**** Extracto de la fuente

En el principio hablo de la filosofía platónica; en un trabajo que aspiraba al
rigor ontológico, más razonable hubiera sido partir de los hexámetros de
Parménides ("no ha sido nunca ni será, porque ahora es"). No sé cómo
pude comparar a "inmóviles piezas de museo" las formas de Platón, y
cómo no sentí, leyendo a Escoto Erígena y a Schopenhauer, que éstas son vivas,
poderosas y orgánicas. Entendí que sin tiempo no hay movimiento (ocupación de
lugares distintos en momentos distintos); no entendí que tampoco puede haber
inmovilidad (ocupación de un mismo lugar en momentos distintos).[13]
El Borges de 1953 lee severamente al Borges
de 1936 como poco razonable, haciendo comparaciones simplonas y pobre de
sensibilidad para con el no-lugar que da
lugar, la misteriosa khôra del Platón del «Timeo». Se trata
de un Borges que se ve expuesto a una “mala” lectura por demasiado correcta,
digamos: por estar regida ya siempre, de antemano, por el doblez metafórico del
lenguaje sedimentado, anquilosado como tradición patriarcal y escolástica. Archivo,
patrimonio o mercancía, pensamiento fósil, en el discurso canónico de la
teología platónico-cristiana y su preservación universitaria. Asentado en su
relación principial e identitaria con la idealidad, y asimismo sedimentado
en los esquemas articuladores de la experiencia del tiempo que son correlativos
a esa relación de la vida imaginante con las formas ideales que pueblan la
comunidad y su pliegue en el “alma” de las “personas” –para decirlo
nietzscheanamente. Al Borges de 1936 se le escaparía leer la anarquía del noema que hace a la dinámica del
acontecimiento de la physis de la que habla Platón. Para años más tarde aparecer
lejos del monólogo platónico narcisista más escolástico, que no es el de Borges
de 1953, releyendo, pareciera que otra vez por primera vez, a Platón.

********
**** Extractos de ítems

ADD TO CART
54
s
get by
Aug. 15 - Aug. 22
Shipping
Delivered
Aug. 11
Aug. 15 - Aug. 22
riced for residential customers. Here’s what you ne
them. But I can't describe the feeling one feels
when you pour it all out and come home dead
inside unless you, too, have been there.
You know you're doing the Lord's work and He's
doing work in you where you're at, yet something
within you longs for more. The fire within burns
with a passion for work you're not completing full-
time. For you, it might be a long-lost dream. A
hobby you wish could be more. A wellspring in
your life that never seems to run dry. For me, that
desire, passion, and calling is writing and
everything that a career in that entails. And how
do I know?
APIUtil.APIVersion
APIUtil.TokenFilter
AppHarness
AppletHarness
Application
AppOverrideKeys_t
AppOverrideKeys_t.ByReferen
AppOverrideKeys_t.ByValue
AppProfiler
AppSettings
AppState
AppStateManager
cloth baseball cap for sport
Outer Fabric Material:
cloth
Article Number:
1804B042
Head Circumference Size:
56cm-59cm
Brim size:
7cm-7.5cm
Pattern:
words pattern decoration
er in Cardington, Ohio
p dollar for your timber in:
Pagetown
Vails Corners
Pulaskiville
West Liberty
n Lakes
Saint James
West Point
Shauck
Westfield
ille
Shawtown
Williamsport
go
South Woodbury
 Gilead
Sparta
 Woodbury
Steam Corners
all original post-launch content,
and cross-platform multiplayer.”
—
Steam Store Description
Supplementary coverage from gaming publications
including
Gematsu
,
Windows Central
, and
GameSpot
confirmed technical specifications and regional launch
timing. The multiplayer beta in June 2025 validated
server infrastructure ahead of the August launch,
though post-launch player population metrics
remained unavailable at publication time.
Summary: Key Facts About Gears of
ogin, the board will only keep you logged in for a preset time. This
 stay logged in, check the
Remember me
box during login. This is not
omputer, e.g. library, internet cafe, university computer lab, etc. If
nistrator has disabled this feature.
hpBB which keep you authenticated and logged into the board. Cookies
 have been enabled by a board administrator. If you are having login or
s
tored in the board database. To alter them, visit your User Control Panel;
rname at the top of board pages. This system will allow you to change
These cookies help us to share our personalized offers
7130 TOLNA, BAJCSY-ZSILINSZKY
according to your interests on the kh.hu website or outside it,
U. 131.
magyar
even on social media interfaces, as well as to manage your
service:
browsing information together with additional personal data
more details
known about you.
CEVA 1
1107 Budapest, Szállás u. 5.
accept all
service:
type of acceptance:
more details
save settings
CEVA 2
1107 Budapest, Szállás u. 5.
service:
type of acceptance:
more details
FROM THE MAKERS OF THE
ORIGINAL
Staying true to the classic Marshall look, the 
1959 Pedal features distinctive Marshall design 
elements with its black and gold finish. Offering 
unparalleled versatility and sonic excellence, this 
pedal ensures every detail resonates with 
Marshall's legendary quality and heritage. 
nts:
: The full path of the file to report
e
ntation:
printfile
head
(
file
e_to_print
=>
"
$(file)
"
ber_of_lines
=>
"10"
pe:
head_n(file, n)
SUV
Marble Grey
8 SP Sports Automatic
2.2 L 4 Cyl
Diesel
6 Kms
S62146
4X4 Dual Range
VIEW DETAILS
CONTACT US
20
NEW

********

Tareas a realizar
1/ En el extracto sobre Borges y Platón, ¿con qué comparó el autor las formas de Platón en su trabajo anterior?
2/ Prosigue el extracto sobre Borges y Platón a partir de su última oración.
Los ítems proceden de otra fuente distinta del extracto.

Respuestas numeradas
1/ Con «inmóviles piezas de museo».

2/
La lectura correcta: un poder de lectura
correcta (adaequatio, “pura” mímesis), una suerte de
platonismo sin khôra que Borges señalaba ser el agostamiento de su,
digamos, “mala” lectura juvenil de Platón. En la queja del Borges de 1953 hay
un malum, pero no una negación lógico-categorial, no es un malum cristiano
de corte platónico-agustiniano: no es “defecto”, no es “falta”. Se parece más a
la positividad de un lastre y a una opresión. Es lo que uno podría sentir respecto
de todo arielismo y neo-arielismo posible, como la carga de su corrección
paradigmática y pastoral. Más que de una disputa por la corrección del
concepto, se trata de una querella por la físico-química del concepto, por su
tecnología de vida. Contra el
neo-arielismo, digamos que el problema no es la filología, sino su uso. ¿De qué
Platón habla Borges? ¿A qué Borges nos referimos? No se trata de disolver todo
en nada, sino de atender a la proliferación de singularidad que aporta la
lectura disjunta, no totalizante ni cristalizada en enunciados viriles, sin
espíritu de autorización y sistema.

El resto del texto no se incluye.